Disentangling Masked Autoencoders for Unsupervised Domain Generalization
An Zhang, Han Wang, Xiang Wang, Tat-Seng Chua
TL;DR
This work tackles unsupervised domain generalization by learning domain-invariant semantic representations without class labels. It introduces DisMAE, an asymmetric dual-branch Masked AutoEncoder that disentangles semantics from variations with $x = g(\mathbf{s}_x, \mathbf{v}_x)$, employing a semantic encoder, a lightweight variation encoder, a transformer decoder, and a domain-label–enhanced invariance classifier.
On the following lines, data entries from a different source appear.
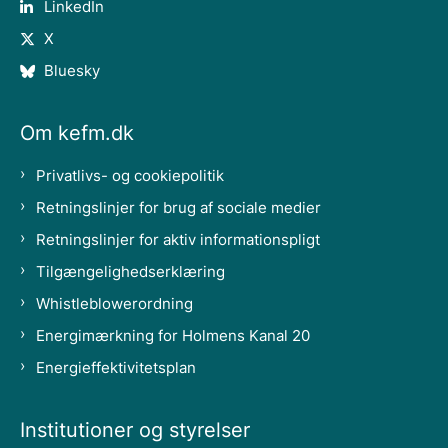
LinkedIn
X
Bluesky
Om kefm.dk
Privatlivs- og cookiepolitik
Retningslinjer for brug af sociale medier
Retningslinjer for aktiv informationspligt
Tilgængelighedserklæring
Whistleblowerordning
Energimærkning for Holmens Kanal 20
Energieffektivitetsplan
Institutioner og styrelser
Training combines a reconstruction loss with an adaptive contrastive loss and, for DG, a cross-entropy supervision, promoting domain-invariant semantics while enabling variation-driven augmentation. Empirically, DisMAE achieves state-of-the-art or competitive results on DomainNet (UDG) and on VLCS and PACS (DG), validating the effectiveness of the disentanglement and invariance principles for robust out-of-distribution generalization. The approach offers a principled path to leverage large-scale unlabeled multi-domain data for practical generalization across unseen domains.
Abstract
Domain Generalization (DG), designed to enhance out-of-distribution (OOD) generalization, is all about learning invariance against domain shifts utilizing sufficient supervision signals. Yet, the scarcity of such labeled data has led to the rise of unsupervised domain generalization (UDG) - a more important yet challenging task in that models are trained across diverse domains in an unsupervised manner and eventually tested on unseen domains. UDG is fast gaining attention but is still far from well-studied. To close the research gap, we propose a novel learning framework designed for UDG, termed the Disentangled Masked Auto Encoder (DisMAE), aiming to discover the disentangled representations that faithfully reveal the intrinsic features and superficial variations without access to the class label. At its core is the distillation of domain-invariant semantic features, which cannot be distinguished by domain classifier, while filtering out the domain-specific variations (for example, color schemes and texture patterns) that are unstable and redundant. Notably, DisMAE co-trains the asymmetric dual-branch architecture with semantic and lightweight variation encoders, offering dynamic data manipulation and representation level augmentation capabilities. Extensive experiments on four benchmark datasets (i.e., DomainNet, PACS, VLCS, Colored MNIST) with both DG and UDG tasks demonstrate that DisMAE can achieve competitive OOD performance compared with the state-of-the-art DG and UDG baselines, which shed light on potential research line in improving the generalization ability with large-scale unlabeled data.